=== Input records ===

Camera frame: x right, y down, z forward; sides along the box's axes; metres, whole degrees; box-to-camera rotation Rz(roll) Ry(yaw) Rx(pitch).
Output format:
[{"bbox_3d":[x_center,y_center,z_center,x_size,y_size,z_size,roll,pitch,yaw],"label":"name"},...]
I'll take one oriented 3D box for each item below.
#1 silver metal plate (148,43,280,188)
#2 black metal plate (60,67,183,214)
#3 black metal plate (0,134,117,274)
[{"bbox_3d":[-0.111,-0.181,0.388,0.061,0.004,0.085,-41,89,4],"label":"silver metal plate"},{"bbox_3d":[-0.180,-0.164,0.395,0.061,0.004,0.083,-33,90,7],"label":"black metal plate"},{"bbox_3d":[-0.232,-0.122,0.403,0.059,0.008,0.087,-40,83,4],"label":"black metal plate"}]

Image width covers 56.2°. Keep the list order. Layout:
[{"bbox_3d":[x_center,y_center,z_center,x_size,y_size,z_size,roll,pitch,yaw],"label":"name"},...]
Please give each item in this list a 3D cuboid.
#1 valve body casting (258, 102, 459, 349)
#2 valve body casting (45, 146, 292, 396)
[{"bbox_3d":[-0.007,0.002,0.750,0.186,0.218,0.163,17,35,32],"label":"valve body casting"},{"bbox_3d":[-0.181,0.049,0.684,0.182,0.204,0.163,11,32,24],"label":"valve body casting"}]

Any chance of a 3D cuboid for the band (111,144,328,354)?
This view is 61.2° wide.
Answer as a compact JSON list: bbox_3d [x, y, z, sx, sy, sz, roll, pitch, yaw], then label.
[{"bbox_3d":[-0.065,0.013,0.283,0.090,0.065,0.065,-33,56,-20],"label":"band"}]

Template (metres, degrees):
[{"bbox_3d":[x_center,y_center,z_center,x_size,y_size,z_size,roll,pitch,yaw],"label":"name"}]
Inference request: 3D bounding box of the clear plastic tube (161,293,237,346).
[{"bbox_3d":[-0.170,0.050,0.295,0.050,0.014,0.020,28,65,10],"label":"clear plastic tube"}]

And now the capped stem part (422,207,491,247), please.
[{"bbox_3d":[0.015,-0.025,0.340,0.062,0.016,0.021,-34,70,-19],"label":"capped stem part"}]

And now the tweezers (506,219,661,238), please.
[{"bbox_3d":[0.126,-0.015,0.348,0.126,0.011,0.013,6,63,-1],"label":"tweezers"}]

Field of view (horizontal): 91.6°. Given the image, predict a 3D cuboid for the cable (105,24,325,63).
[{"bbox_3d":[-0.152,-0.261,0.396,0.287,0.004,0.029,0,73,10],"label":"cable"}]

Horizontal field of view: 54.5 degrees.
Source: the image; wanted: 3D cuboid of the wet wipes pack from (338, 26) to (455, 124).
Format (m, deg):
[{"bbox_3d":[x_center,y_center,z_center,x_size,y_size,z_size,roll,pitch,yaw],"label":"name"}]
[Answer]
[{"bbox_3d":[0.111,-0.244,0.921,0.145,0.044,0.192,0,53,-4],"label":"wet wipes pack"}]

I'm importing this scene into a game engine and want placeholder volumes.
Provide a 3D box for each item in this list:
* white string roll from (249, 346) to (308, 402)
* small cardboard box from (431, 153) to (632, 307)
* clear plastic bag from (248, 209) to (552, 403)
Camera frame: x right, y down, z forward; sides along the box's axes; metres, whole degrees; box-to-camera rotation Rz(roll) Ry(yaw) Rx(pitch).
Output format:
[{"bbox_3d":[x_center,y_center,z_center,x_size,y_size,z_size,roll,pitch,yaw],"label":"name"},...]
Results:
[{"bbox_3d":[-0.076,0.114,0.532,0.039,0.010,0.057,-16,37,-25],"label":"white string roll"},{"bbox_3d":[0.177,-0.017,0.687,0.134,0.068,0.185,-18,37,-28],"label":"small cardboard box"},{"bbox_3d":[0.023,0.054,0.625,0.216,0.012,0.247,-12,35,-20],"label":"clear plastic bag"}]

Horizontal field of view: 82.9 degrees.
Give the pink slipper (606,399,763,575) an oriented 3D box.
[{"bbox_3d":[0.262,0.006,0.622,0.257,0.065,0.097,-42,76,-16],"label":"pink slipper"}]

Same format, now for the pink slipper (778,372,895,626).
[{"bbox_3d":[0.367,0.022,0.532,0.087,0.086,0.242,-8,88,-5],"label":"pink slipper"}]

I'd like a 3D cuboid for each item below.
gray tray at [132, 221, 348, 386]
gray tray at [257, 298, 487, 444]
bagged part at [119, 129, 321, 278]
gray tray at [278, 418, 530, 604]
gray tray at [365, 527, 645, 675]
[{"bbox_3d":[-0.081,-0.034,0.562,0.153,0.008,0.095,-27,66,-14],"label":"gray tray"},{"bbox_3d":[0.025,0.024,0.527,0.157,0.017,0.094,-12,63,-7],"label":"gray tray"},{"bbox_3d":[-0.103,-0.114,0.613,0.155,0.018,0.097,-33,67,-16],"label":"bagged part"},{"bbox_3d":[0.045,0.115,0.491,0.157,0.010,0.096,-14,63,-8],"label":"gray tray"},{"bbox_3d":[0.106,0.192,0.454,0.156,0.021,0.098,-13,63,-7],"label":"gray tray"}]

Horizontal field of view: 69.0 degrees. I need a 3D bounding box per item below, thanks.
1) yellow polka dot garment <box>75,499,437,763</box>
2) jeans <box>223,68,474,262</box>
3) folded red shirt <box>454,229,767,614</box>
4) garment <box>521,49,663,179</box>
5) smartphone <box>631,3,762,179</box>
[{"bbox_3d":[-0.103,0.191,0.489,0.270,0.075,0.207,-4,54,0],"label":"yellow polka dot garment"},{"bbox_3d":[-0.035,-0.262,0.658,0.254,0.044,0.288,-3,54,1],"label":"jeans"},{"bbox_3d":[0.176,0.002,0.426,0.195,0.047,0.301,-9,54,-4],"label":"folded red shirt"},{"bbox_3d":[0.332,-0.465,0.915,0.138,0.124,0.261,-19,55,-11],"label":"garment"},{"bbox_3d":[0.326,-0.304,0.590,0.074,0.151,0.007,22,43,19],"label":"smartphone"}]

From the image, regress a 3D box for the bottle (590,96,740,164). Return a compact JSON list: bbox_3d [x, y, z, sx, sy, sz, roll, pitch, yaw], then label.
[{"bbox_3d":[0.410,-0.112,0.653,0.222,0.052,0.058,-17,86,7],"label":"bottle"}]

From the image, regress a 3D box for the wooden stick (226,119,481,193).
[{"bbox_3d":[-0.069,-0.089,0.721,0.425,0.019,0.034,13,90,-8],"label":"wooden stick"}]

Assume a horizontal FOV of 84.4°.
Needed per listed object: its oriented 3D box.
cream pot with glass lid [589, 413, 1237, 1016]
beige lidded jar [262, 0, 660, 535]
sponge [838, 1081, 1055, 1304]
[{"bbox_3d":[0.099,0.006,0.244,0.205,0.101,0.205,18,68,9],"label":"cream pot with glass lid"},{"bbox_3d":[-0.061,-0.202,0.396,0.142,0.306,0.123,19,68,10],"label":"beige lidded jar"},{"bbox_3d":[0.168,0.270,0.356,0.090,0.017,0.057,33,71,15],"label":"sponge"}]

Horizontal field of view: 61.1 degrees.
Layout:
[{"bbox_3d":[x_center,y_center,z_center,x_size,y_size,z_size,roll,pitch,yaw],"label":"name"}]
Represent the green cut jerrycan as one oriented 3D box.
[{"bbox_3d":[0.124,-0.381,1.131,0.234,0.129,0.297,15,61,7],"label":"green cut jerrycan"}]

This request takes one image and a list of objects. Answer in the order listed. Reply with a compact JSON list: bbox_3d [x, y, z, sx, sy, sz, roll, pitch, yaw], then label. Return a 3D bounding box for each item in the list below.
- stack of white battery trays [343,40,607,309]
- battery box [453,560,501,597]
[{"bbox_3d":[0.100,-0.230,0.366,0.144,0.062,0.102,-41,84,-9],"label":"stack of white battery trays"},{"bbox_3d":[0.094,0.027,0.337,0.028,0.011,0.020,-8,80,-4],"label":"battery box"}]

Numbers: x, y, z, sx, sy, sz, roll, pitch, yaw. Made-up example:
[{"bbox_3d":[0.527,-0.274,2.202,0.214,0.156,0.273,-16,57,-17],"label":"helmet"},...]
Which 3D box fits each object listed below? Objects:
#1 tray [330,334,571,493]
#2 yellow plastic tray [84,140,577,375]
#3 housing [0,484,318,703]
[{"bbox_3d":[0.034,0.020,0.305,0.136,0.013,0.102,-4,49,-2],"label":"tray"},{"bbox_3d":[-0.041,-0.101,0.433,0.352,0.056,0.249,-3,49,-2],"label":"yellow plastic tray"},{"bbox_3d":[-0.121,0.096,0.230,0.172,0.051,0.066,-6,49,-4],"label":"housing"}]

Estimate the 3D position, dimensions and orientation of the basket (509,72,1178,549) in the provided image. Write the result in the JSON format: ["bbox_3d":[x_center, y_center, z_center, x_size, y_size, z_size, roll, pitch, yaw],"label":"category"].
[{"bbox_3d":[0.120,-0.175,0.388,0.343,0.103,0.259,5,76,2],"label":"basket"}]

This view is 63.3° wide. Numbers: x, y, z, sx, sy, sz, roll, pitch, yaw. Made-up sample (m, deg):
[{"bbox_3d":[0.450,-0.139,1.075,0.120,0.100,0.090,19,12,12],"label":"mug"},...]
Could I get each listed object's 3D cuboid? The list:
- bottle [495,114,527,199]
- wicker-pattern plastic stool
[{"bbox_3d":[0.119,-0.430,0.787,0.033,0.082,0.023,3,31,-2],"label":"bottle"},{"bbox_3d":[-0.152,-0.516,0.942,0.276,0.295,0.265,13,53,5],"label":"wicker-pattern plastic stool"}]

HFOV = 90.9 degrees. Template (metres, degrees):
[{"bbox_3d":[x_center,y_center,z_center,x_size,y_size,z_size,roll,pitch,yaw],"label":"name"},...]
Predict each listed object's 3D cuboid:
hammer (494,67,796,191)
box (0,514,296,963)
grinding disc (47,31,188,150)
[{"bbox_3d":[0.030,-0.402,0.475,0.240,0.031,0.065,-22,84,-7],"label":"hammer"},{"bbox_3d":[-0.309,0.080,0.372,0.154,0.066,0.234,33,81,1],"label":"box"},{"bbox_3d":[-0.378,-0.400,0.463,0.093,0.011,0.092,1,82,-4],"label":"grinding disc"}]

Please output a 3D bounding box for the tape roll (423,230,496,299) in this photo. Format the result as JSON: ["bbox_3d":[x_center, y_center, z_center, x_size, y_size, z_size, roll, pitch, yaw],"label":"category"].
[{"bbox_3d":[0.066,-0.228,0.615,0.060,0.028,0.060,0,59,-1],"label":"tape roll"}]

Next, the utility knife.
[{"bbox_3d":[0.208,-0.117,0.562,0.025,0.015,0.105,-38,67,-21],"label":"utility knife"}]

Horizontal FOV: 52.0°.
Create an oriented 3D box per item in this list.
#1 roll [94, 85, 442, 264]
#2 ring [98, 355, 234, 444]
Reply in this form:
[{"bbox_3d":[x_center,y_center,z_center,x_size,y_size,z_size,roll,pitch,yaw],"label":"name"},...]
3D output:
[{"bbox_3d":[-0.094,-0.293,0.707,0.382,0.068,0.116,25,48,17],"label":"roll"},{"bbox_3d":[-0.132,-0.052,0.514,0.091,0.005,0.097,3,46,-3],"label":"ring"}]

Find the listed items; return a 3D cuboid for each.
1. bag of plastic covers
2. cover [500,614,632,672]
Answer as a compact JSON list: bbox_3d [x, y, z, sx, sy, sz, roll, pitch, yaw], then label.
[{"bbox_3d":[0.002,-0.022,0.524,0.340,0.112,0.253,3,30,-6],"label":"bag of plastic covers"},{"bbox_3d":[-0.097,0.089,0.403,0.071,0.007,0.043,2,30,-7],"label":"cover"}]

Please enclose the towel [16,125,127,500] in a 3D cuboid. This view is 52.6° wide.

===

§ **To do**: I would like you to report every line in the listing above that contains "Reply".

§ **Output of the task**:
This request takes one image and a list of objects. Answer in the order listed. Reply with a compact JSON list: bbox_3d [x, y, z, sx, sy, sz, roll, pitch, yaw], then label. Return a 3D bounding box for each item in the list below.
Reply in this form:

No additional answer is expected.